===== Data for the task

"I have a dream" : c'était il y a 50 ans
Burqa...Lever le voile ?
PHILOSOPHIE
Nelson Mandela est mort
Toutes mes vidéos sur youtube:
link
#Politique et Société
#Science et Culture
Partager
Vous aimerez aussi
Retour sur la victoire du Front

==========
===== Data for the task

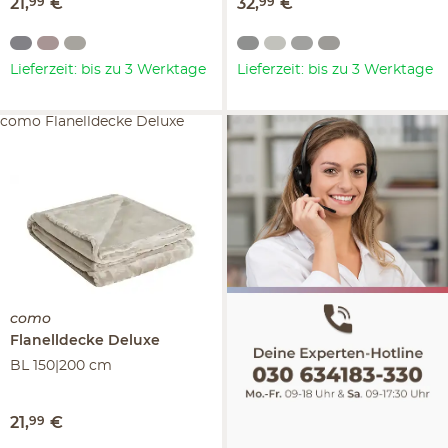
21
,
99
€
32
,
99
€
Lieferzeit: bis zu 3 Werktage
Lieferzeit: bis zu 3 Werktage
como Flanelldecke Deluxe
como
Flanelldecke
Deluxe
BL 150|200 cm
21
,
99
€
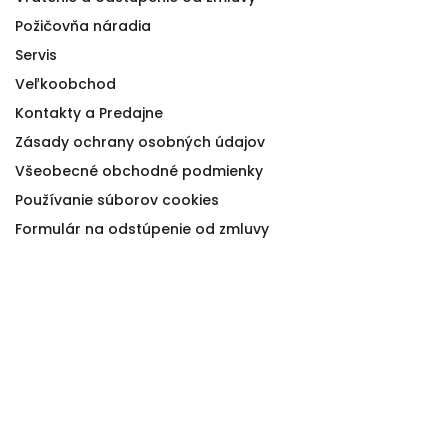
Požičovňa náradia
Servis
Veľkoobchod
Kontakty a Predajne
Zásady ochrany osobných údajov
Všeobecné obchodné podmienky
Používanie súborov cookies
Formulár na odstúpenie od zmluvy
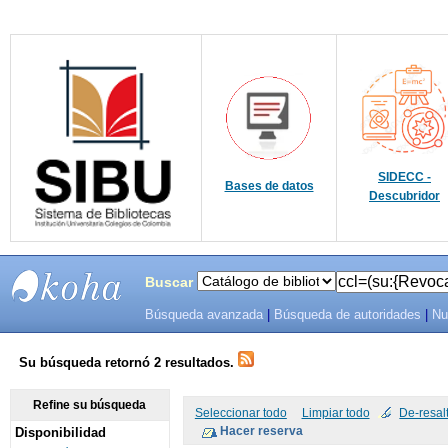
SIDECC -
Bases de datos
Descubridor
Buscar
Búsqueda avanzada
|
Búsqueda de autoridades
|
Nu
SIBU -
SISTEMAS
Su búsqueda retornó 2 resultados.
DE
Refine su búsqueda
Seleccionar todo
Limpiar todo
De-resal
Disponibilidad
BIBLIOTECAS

==========
===== Data for the task

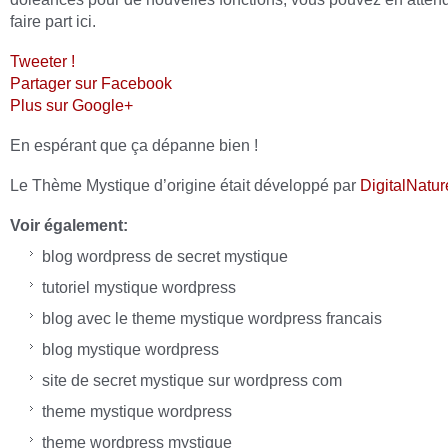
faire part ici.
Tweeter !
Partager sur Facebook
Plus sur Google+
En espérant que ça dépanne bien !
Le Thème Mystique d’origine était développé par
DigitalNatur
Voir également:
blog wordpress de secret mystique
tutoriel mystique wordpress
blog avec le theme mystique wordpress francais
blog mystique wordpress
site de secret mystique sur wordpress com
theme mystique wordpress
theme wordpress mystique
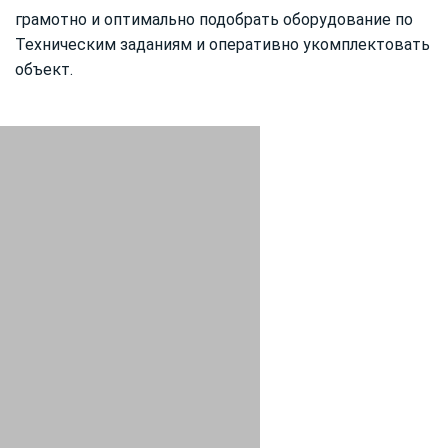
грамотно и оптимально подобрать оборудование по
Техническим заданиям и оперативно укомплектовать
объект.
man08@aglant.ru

==========

> [Your task]: Output exactly the stretch of the listing that begins at the line containing "site de secret mystique sur wordpress com" and ends at the line containing "man08@aglant.ru", both kept. Omit pictures and everything else.

> [Worked solution]:
site de secret mystique sur wordpress com
theme mystique wordpress
theme wordpress mystique
грамотно и оптимально подобрать оборудование по
Техническим заданиям и оперативно укомплектовать
объект.
man08@aglant.ru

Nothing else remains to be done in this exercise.